Assignment
All of the data must be output exactly, with every picture left out.

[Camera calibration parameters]
********
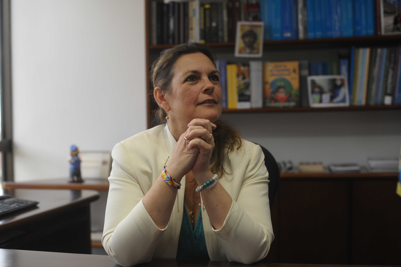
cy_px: 134
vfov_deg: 27.0
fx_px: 557
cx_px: 200
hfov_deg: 39.6
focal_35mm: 50
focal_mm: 50
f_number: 2.8
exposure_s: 1/1250
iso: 2000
********
Answer box
cy_px: 134
vfov_deg: 27.0
fx_px: 557
cx_px: 200
hfov_deg: 39.6
focal_35mm: 50
focal_mm: 50
f_number: 2.8
exposure_s: 1/1250
iso: 2000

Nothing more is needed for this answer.